This is a placeholder / tracker task to work through different Parsoid boundaries / interfaces.
As a separate library component that MediaWiki depends on, Parsoid has many identities.
1. Parsoid as a MediaWiki-integrated wikitext engine
In this incarnation, various clients (VE, Flow, DiscussionTools, ContentTranslation, etc.) interact with Parsoid as a MediaWiki component for wikitext functionality. While right now, these clients are interacting with Parsoid via the REST API (and hence HTTP), the plan is to have them invoke Parsoid directly. To transition over clients, we need to flesh out Parsoid's wikitext handling interface. This is probably blocked on various Parser.php refactoring work that will eventually result in an abstracting Parsing interface / class. [ TODO: Tag the various phab tasks ]
2. Parsoid as an extensible MediaWiki component
In this incarnation, Parsoid provides hooks for extensions to extend wikitext markup / functionality. This is more or less adequately handled by the Parsoid Extension API.
3. Parsoid as a standalone wikitext engine
In this incarnation (primarily in development mode), Parsoid exists independent of a MediaWiki installation but can make MediaWiki API requests to any network-accessible wiki to get wiki context -- this is similar to how Parsoid/JS operated.

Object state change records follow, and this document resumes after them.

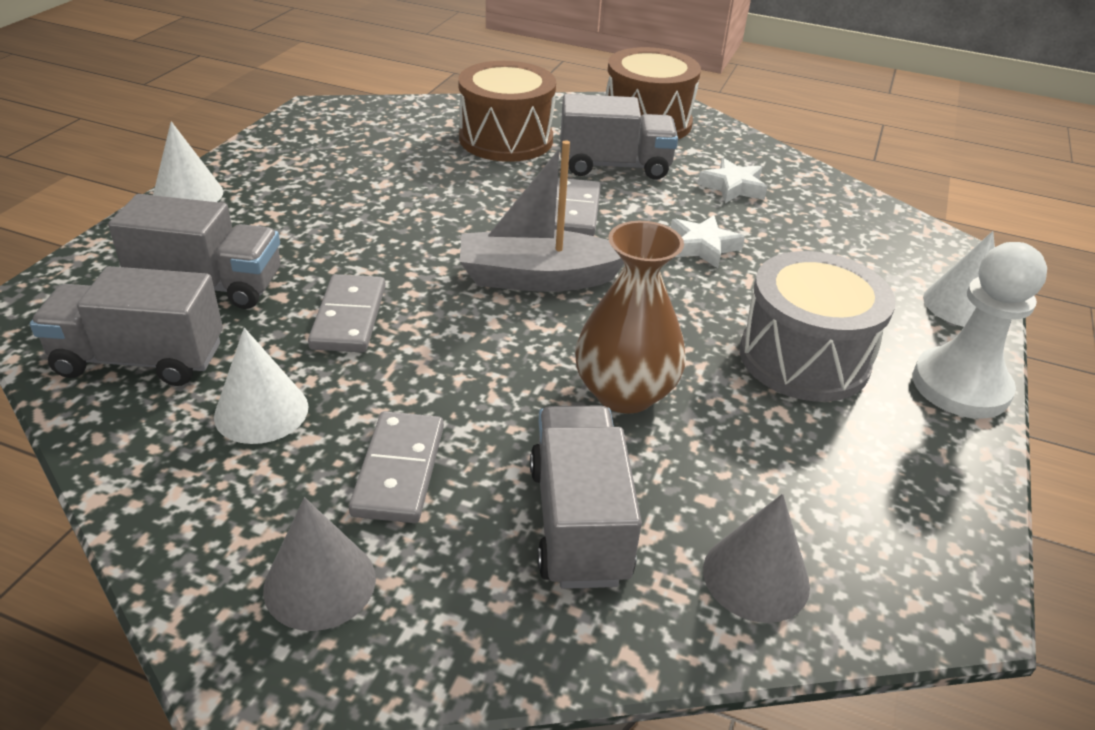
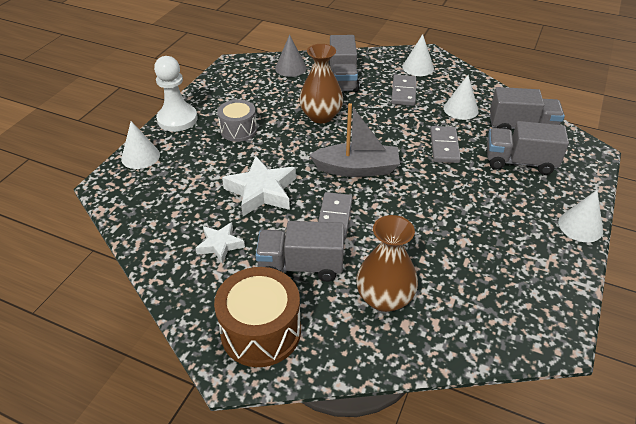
camera: 175 degrees left, 5 degrees up
grey cone [263,497,376,631] -> white cone [402,34,434,76]
brown drum [458,61,556,162] -> brown vase [356,215,418,312]
white star [671,215,745,268] -> white star [222,156,296,216], size x1.70
grey drum [740,251,896,402] -> grey drum [217,99,257,142], size x0.64

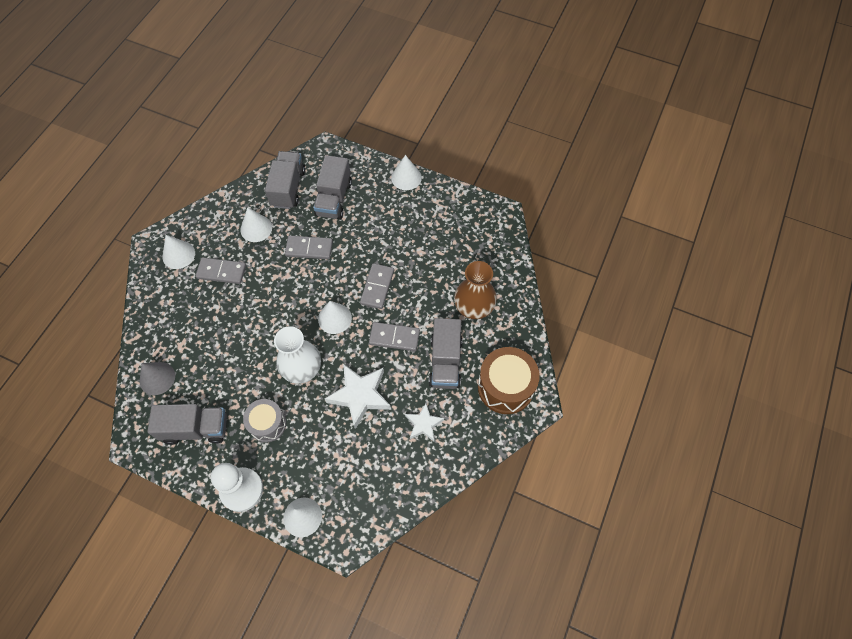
camera: 90 degrees left, 20 degrees up
brown vase [299,44,343,123] -> none
grey boat [309,103,400,177] -> white cone [318,301,352,334]
grey truck [328,35,359,92] -> grey truck moved to [147,404,227,445]
none -> white vase [274,326,321,384]
none -> grey domino [360,263,394,309]

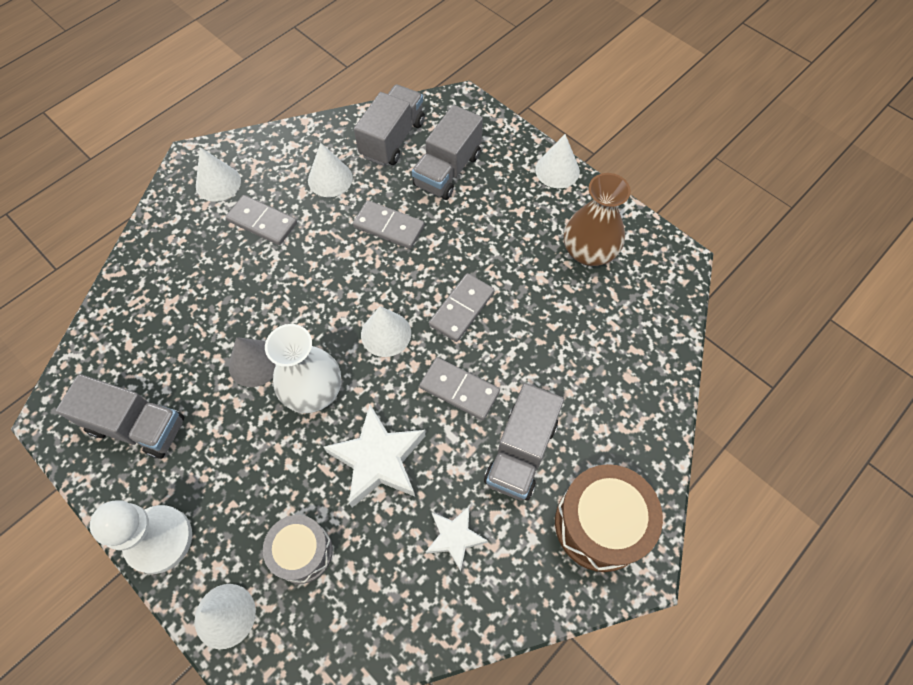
camera: 20 degrees right, 0 degrees up
grey cone [139,362,175,395] -> grey cone moved to [229,337,276,387]
grey drum [243,399,286,443] -> grey drum moved to [263,515,333,584]
brown vase [454,261,497,319] -> brown vase moved to [564,173,631,266]

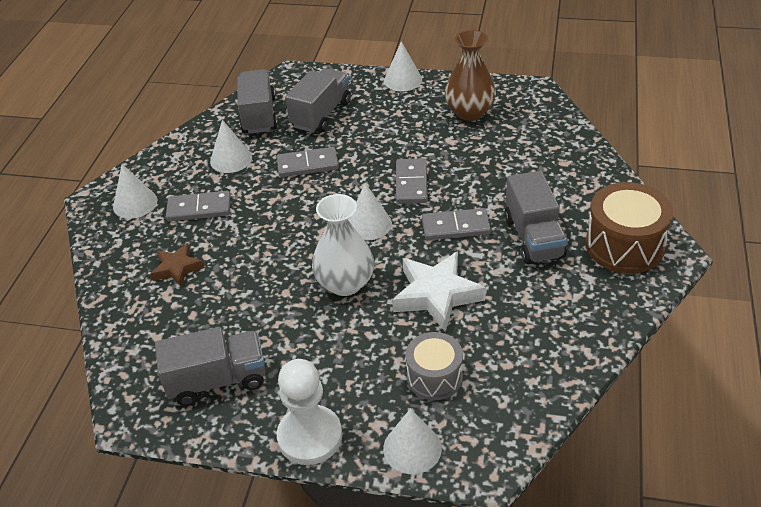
camera: 30 degrees left, 20 degrees down
grey cone [229,337,276,387] -> none
grey truck [412,105,483,200] -> grey truck turned 150 degrees counterclockwise [285,68,351,133]
white star [426,507,488,571] -> none
none -> brown star [150,243,204,287]

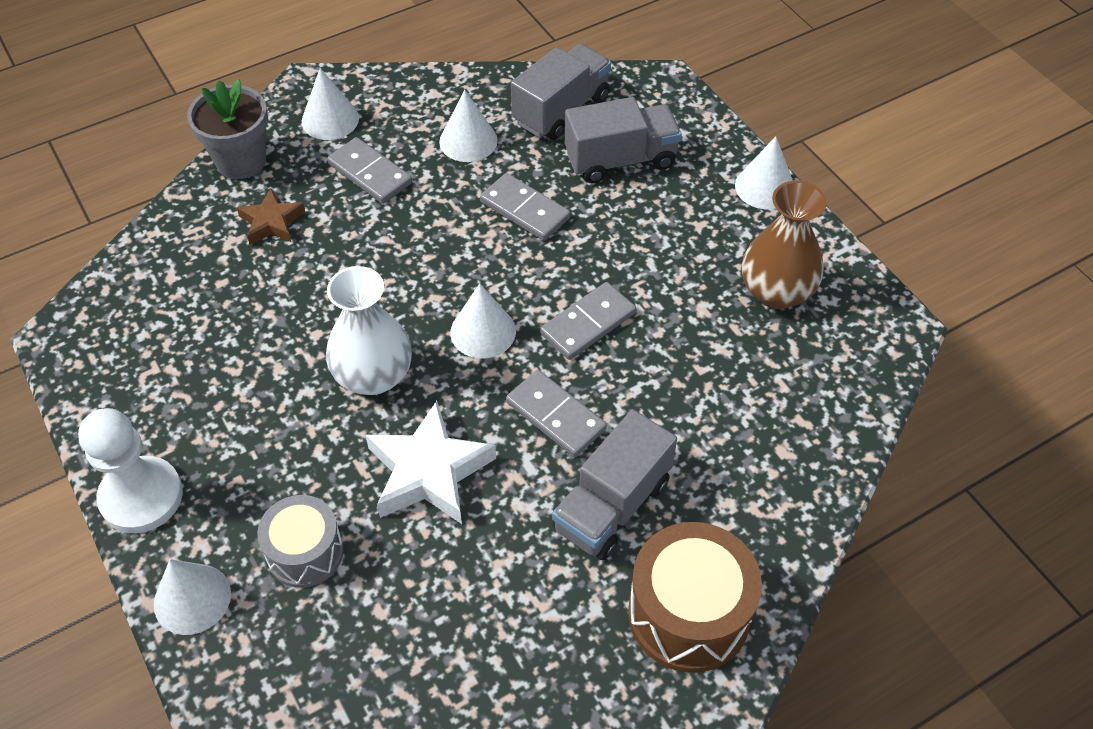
camera: 45 degrees right, 10 degrees up
grey truck [155,327,266,406] -> none
none -> grey flower pot [187,79,268,179]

This identity obviously requires Parsoid to not have any dependency on any MediaWiki core classes.
While all of this mostly works right now (today), these different modes of operation make conflicting demands of Parsoid. For example, Parsoid as a standalone wikitext engine is somewhat at odds with Parsoid as a MediaWiki-integrated wikitext engine. Parsoid,php and other config classes in src/Config and src/Core provide a library / calling interface into Parsoid to support Identity 1. However, as we expand the capabilities of the MediaWiki-integrated wikitext engine (to take over all the wikitext functionality currently provided by Parser.php and affiliated components in MediaWiki core), this standalone wikitext engine functioning is going to come under increasing stress because of the need to avoid any hard dependencies on MediaWiki core classes.
Additionally, Parsoid as an extensible MediaWiki component (Identity 2) also adds similar pressures on the standalone mode. Parser extensions have come to rely on a bunch of functionality (via explicit dependencies on some MediaWiki classes like Parser, ParserOutput, and ParserOptions) in MediaWiki core. So, in order to reduce the burden of making all those extensions compatible with Parsoid ( T258838 ), Parsoid's Extension API would need to provide as much compatible functionality as possible. While one obvious option would be for Parsoid to leverage those existing classes, this would then break Identity 3.
So, this requires us to think through and flesh out a suitable boundary / interface that resolves the conflicting demands of Identities 1 & 2 vs Identity 3.
One solution that @cscott has proposed is to create interfaces and/or abstract base classes for Parser, ParserOptions and ParserOutput classes that live in the Parsoid repository and which Parsoid & MediaWiki then implement / extend. We could even consider moving some classes out of MediaWiki into the Parsoid repository as long as they don't drag along other unrelated code with it. In addition, we would have to rely on various other tricks. For example, rely on duck typing in some places. And/or rely on stub classes in Parsoid and rely on bridging functionality in MediaWiki that bridges the stub classes in Parsoid to existing MediaWiki functionality.
Some of these troubles here are not entirely unrelated to the troubles we experienced with Parsoid/JS as a separate service. It is just that now, where we are running all of this code in the same process, the boundary / interface can be a bit more arbitrary without having to write API endpoints or suffer performance hits.
This task exists primarily to figure out some of these details or to figure out at what point we are forced to abandon this separation as being too burdensome. But, this is nevertheless a beneficial exercise since it lets us modularize as much functionality in related classes as possible.